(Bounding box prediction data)
== Segment start ==

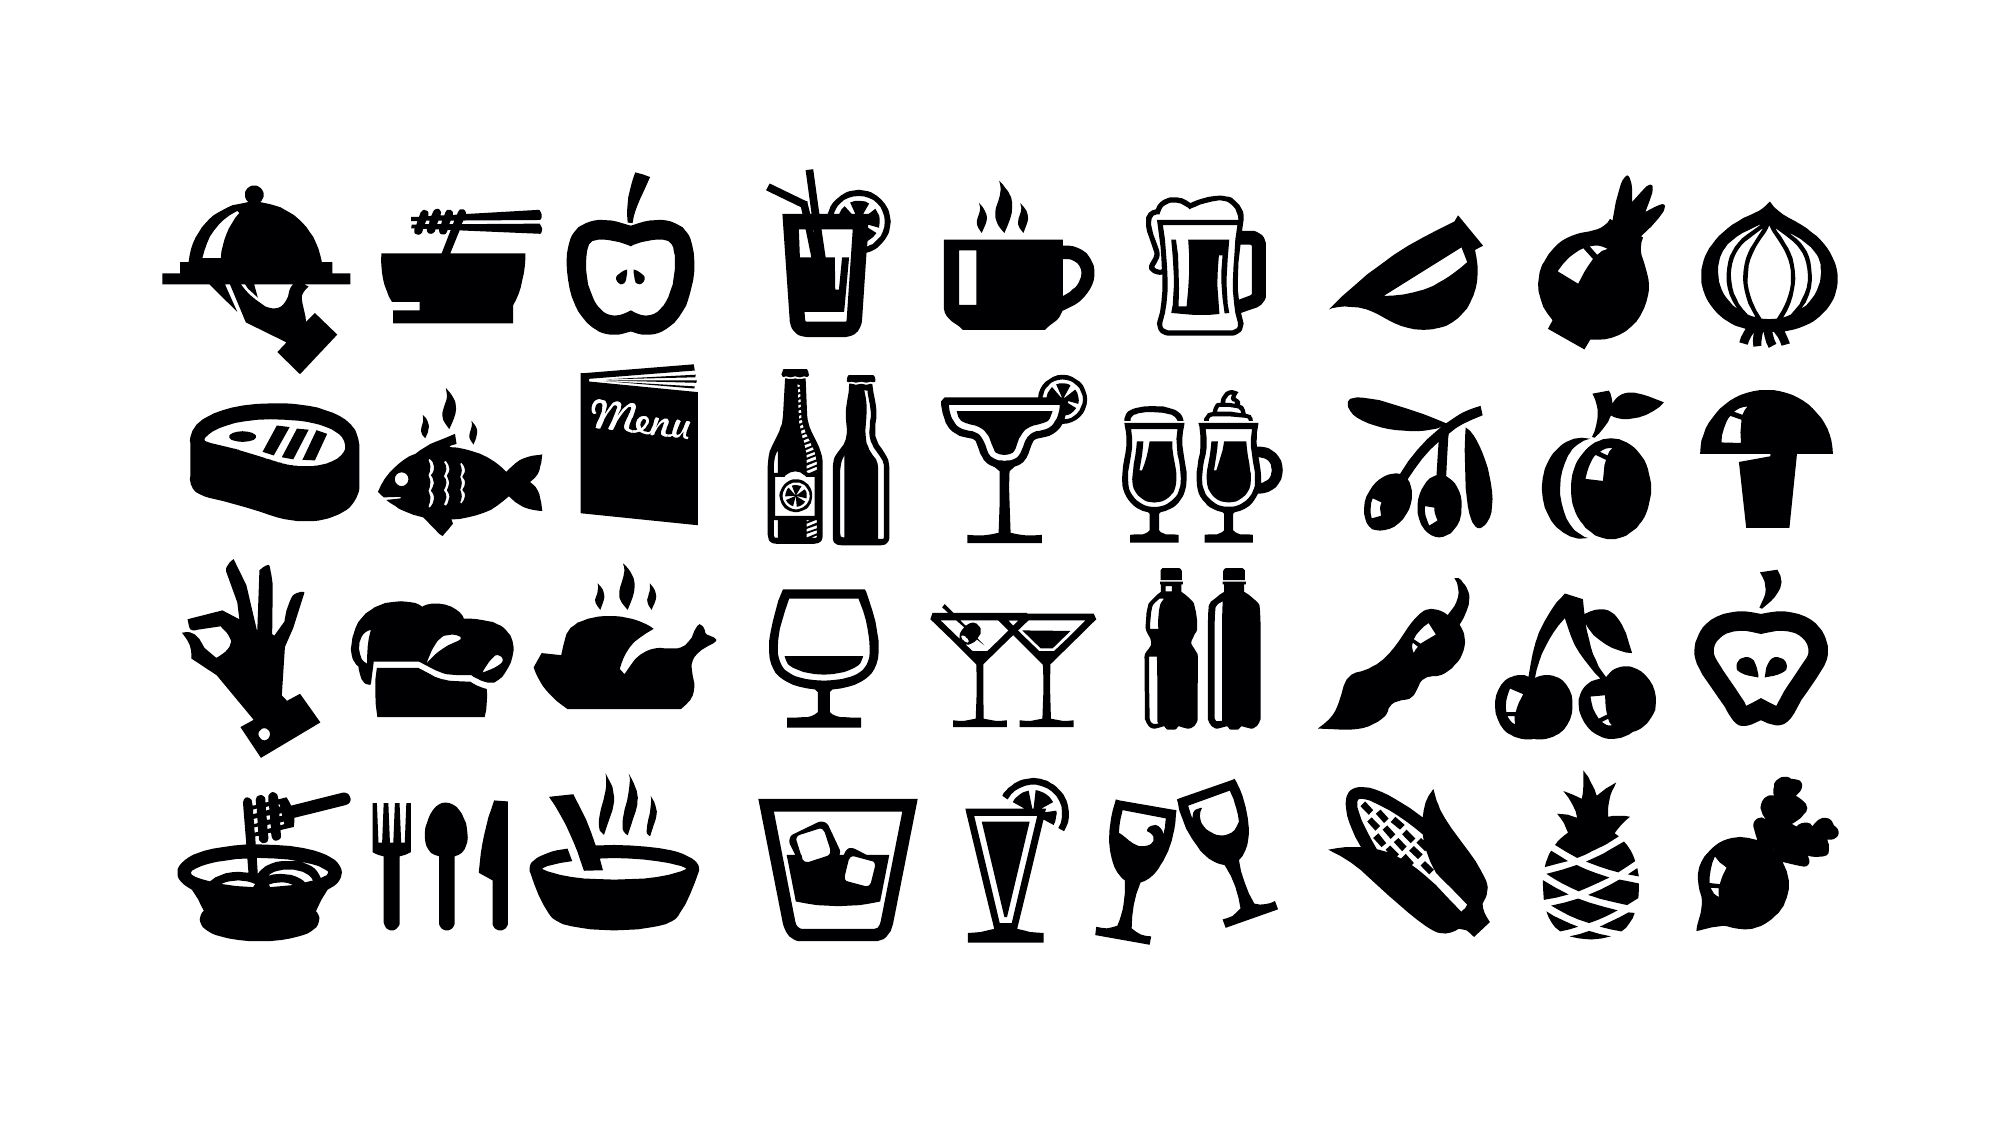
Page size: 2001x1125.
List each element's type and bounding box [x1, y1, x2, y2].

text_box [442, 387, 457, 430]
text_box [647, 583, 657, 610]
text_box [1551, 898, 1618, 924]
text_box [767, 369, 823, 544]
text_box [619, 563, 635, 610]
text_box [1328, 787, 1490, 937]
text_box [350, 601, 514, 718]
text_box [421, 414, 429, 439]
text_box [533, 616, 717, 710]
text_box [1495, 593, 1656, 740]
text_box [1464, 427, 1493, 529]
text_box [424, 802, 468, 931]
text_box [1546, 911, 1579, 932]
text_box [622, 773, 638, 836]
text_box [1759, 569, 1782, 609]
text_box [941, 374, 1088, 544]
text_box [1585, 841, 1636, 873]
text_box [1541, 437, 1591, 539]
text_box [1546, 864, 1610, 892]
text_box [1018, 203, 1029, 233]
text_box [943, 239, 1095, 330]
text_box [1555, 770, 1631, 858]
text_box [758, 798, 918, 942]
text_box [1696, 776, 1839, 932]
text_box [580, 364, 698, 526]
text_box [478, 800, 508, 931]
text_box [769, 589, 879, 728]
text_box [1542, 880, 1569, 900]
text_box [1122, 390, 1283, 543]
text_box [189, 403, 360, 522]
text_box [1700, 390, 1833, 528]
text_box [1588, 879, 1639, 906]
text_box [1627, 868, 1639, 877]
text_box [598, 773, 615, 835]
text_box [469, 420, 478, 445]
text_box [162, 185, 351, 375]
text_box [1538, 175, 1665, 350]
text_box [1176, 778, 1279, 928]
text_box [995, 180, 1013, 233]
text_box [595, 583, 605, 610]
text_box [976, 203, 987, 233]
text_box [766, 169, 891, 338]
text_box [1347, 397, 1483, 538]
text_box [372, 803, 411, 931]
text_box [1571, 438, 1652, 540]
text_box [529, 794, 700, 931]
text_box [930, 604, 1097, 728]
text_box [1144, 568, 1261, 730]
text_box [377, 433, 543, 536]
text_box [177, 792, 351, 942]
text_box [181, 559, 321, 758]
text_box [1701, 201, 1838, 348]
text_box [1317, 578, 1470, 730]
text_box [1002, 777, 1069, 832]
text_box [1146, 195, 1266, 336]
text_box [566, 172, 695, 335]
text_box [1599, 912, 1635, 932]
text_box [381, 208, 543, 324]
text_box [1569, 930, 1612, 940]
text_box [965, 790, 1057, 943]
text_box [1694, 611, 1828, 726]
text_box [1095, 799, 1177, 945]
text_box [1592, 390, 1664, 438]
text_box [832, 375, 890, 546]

== Segment end ==

◆ Work order
Leave every picture out. Retype the remaining data exactly.

◆ Task result
Page size: 2001x1125.
List each element's type and bounding box [x1, y1, x2, y2].

text_box [442, 387, 457, 430]
text_box [647, 583, 657, 610]
text_box [1551, 898, 1618, 924]
text_box [767, 369, 823, 544]
text_box [619, 563, 635, 610]
text_box [1328, 787, 1490, 937]
text_box [350, 601, 514, 718]
text_box [421, 414, 429, 439]
text_box [533, 616, 717, 710]
text_box [1495, 593, 1656, 740]
text_box [1464, 427, 1493, 529]
text_box [424, 802, 468, 931]
text_box [1546, 911, 1579, 932]
text_box [622, 773, 638, 836]
text_box [1759, 569, 1782, 609]
text_box [941, 374, 1088, 544]
text_box [1585, 841, 1636, 873]
text_box [1541, 437, 1591, 539]
text_box [1546, 864, 1610, 892]
text_box [1018, 203, 1029, 233]
text_box [943, 239, 1095, 330]
text_box [1555, 770, 1631, 858]
text_box [758, 798, 918, 942]
text_box [1696, 776, 1839, 932]
text_box [580, 364, 698, 526]
text_box [478, 800, 508, 931]
text_box [769, 589, 879, 728]
text_box [1542, 880, 1569, 900]
text_box [1122, 390, 1283, 543]
text_box [189, 403, 360, 522]
text_box [1700, 390, 1833, 528]
text_box [1588, 879, 1639, 906]
text_box [1627, 868, 1639, 877]
text_box [598, 773, 615, 835]
text_box [469, 420, 478, 445]
text_box [162, 185, 351, 375]
text_box [1538, 175, 1665, 350]
text_box [1176, 778, 1279, 928]
text_box [995, 180, 1013, 233]
text_box [595, 583, 605, 610]
text_box [976, 203, 987, 233]
text_box [766, 169, 891, 338]
text_box [1347, 397, 1483, 538]
text_box [372, 803, 411, 931]
text_box [1571, 438, 1652, 540]
text_box [529, 794, 700, 931]
text_box [930, 604, 1097, 728]
text_box [1144, 568, 1261, 730]
text_box [377, 433, 543, 536]
text_box [177, 792, 351, 942]
text_box [181, 559, 321, 758]
text_box [1701, 201, 1838, 348]
text_box [1317, 578, 1470, 730]
text_box [1002, 777, 1069, 832]
text_box [1146, 195, 1266, 336]
text_box [566, 172, 695, 335]
text_box [1599, 912, 1635, 932]
text_box [381, 208, 543, 324]
text_box [1569, 930, 1612, 940]
text_box [965, 790, 1057, 943]
text_box [1694, 611, 1828, 726]
text_box [1095, 799, 1177, 945]
text_box [1592, 390, 1664, 438]
text_box [832, 375, 890, 546]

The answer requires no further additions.